#### EXERCISE PROMPT:
Reproduce every record verbatim but drop the pictures.

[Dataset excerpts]
§ §
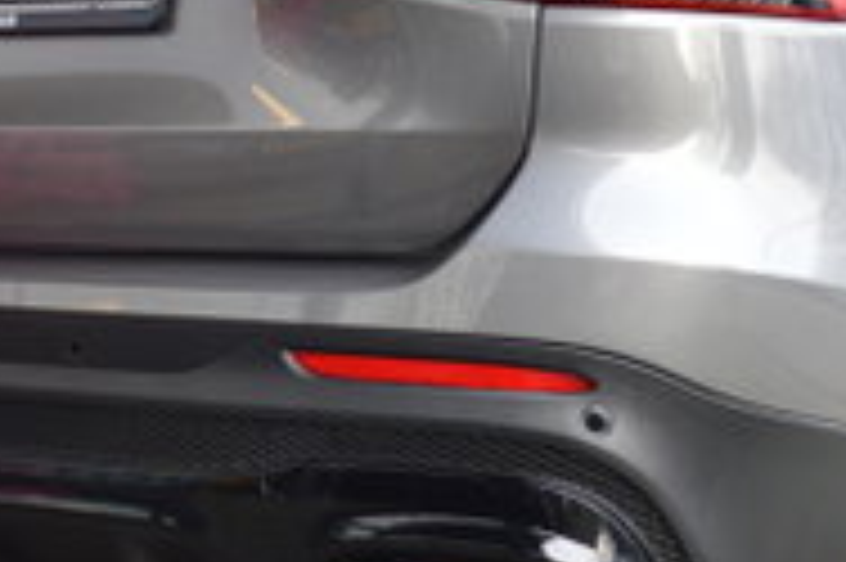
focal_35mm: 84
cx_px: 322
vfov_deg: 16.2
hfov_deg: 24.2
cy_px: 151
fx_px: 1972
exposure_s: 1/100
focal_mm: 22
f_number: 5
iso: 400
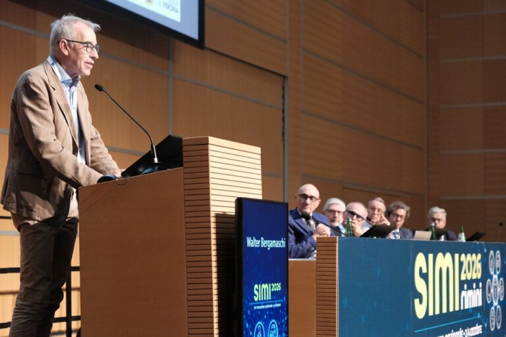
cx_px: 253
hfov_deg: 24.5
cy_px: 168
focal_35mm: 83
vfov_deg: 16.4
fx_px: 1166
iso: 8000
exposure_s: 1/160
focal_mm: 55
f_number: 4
§ §
#### EXPECTED ANSWER:
focal_35mm: 84
cx_px: 322
vfov_deg: 16.2
hfov_deg: 24.2
cy_px: 151
fx_px: 1972
exposure_s: 1/100
focal_mm: 22
f_number: 5
iso: 400
cx_px: 253
hfov_deg: 24.5
cy_px: 168
focal_35mm: 83
vfov_deg: 16.4
fx_px: 1166
iso: 8000
exposure_s: 1/160
focal_mm: 55
f_number: 4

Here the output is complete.